◆ PROBLEM ◆
Would you please give all the lines below again, exactly as they stand?

◆ EXTRACTED MATERIAL ◆
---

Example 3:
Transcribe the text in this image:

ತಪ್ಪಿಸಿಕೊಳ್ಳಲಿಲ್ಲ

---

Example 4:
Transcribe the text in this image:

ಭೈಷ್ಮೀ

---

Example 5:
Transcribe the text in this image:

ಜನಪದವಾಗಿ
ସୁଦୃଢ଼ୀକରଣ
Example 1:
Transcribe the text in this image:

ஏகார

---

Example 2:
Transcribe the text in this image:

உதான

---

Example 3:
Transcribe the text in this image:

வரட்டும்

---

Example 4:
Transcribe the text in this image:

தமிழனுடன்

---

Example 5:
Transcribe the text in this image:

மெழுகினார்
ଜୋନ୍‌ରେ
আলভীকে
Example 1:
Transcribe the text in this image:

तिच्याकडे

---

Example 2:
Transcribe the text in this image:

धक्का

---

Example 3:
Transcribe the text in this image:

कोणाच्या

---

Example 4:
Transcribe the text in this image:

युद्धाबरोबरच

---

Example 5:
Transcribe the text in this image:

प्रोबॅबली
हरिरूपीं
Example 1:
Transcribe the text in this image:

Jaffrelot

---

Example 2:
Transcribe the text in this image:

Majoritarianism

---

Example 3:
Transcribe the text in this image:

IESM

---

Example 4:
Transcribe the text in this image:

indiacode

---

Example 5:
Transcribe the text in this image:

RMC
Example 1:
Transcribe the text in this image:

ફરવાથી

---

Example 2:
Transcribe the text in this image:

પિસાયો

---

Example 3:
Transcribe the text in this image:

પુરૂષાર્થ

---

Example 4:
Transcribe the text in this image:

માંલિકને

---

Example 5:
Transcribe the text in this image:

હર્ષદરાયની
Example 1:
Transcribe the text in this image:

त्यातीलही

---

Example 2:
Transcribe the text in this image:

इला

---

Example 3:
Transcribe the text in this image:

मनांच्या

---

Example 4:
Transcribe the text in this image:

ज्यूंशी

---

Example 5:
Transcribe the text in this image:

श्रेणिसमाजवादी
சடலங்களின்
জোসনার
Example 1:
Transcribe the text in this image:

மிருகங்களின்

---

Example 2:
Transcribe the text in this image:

◆ TASK SOLUTION ◆
---

Example 3:
Transcribe the text in this image:

ತಪ್ಪಿಸಿಕೊಳ್ಳಲಿಲ್ಲ

---

Example 4:
Transcribe the text in this image:

ಭೈಷ್ಮೀ

---

Example 5:
Transcribe the text in this image:

ಜನಪದವಾಗಿ
ସୁଦୃଢ଼ୀକରଣ
Example 1:
Transcribe the text in this image:

ஏகார

---

Example 2:
Transcribe the text in this image:

உதான

---

Example 3:
Transcribe the text in this image:

வரட்டும்

---

Example 4:
Transcribe the text in this image:

தமிழனுடன்

---

Example 5:
Transcribe the text in this image:

மெழுகினார்
ଜୋନ୍‌ରେ
আলভীকে
Example 1:
Transcribe the text in this image:

तिच्याकडे

---

Example 2:
Transcribe the text in this image:

धक्का

---

Example 3:
Transcribe the text in this image:

कोणाच्या

---

Example 4:
Transcribe the text in this image:

युद्धाबरोबरच

---

Example 5:
Transcribe the text in this image:

प्रोबॅबली
हरिरूपीं
Example 1:
Transcribe the text in this image:

Jaffrelot

---

Example 2:
Transcribe the text in this image:

Majoritarianism

---

Example 3:
Transcribe the text in this image:

IESM

---

Example 4:
Transcribe the text in this image:

indiacode

---

Example 5:
Transcribe the text in this image:

RMC
Example 1:
Transcribe the text in this image:

ફરવાથી

---

Example 2:
Transcribe the text in this image:

પિસાયો

---

Example 3:
Transcribe the text in this image:

પુરૂષાર્થ

---

Example 4:
Transcribe the text in this image:

માંલિકને

---

Example 5:
Transcribe the text in this image:

હર્ષદરાયની
Example 1:
Transcribe the text in this image:

त्यातीलही

---

Example 2:
Transcribe the text in this image:

इला

---

Example 3:
Transcribe the text in this image:

मनांच्या

---

Example 4:
Transcribe the text in this image:

ज्यूंशी

---

Example 5:
Transcribe the text in this image:

श्रेणिसमाजवादी
சடலங்களின்
জোসনার
Example 1:
Transcribe the text in this image:

மிருகங்களின்

---

Example 2:
Transcribe the text in this image:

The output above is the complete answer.